*EXERCISE DETAILS*.
I would like you to print all the records below exactly as they are.

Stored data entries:

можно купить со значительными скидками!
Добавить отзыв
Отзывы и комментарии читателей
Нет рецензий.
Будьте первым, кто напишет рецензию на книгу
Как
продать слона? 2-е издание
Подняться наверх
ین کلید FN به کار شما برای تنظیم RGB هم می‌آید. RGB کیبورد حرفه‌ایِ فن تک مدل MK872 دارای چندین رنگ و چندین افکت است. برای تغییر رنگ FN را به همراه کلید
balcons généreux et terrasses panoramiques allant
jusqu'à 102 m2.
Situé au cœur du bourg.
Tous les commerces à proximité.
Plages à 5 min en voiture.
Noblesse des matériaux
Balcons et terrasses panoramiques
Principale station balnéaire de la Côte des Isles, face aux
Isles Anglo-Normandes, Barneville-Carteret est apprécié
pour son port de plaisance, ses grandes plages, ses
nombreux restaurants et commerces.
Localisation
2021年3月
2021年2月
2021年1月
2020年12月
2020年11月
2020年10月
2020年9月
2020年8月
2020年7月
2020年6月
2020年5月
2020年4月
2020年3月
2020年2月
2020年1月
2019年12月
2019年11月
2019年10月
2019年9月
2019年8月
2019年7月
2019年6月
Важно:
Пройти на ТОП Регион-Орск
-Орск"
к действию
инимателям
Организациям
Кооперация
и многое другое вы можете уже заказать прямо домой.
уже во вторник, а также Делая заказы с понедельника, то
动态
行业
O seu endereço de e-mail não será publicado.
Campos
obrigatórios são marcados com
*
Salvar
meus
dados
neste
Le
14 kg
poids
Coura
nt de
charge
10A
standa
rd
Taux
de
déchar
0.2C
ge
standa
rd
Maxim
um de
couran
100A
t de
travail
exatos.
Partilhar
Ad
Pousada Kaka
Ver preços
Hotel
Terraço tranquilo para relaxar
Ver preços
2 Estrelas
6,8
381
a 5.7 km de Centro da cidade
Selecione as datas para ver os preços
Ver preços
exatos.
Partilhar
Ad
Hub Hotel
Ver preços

*ANSWER TO THE EXERCISE*.
можно купить со значительными скидками!
Добавить отзыв
Отзывы и комментарии читателей
Нет рецензий.
Будьте первым, кто напишет рецензию на книгу
Как
продать слона? 2-е издание
Подняться наверх
ین کلید FN به کار شما برای تنظیم RGB هم می‌آید. RGB کیبورد حرفه‌ایِ فن تک مدل MK872 دارای چندین رنگ و چندین افکت است. برای تغییر رنگ FN را به همراه کلید
balcons généreux et terrasses panoramiques allant
jusqu'à 102 m2.
Situé au cœur du bourg.
Tous les commerces à proximité.
Plages à 5 min en voiture.
Noblesse des matériaux
Balcons et terrasses panoramiques
Principale station balnéaire de la Côte des Isles, face aux
Isles Anglo-Normandes, Barneville-Carteret est apprécié
pour son port de plaisance, ses grandes plages, ses
nombreux restaurants et commerces.
Localisation
2021年3月
2021年2月
2021年1月
2020年12月
2020年11月
2020年10月
2020年9月
2020年8月
2020年7月
2020年6月
2020年5月
2020年4月
2020年3月
2020年2月
2020年1月
2019年12月
2019年11月
2019年10月
2019年9月
2019年8月
2019年7月
2019年6月
Важно:
Пройти на ТОП Регион-Орск
-Орск"
к действию
инимателям
Организациям
Кооперация
и многое другое вы можете уже заказать прямо домой.
уже во вторник, а также Делая заказы с понедельника, то
动态
行业
O seu endereço de e-mail não será publicado.
Campos
obrigatórios são marcados com
*
Salvar
meus
dados
neste
Le
14 kg
poids
Coura
nt de
charge
10A
standa
rd
Taux
de
déchar
0.2C
ge
standa
rd
Maxim
um de
couran
100A
t de
travail
exatos.
Partilhar
Ad
Pousada Kaka
Ver preços
Hotel
Terraço tranquilo para relaxar
Ver preços
2 Estrelas
6,8
381
a 5.7 km de Centro da cidade
Selecione as datas para ver os preços
Ver preços
exatos.
Partilhar
Ad
Hub Hotel
Ver preços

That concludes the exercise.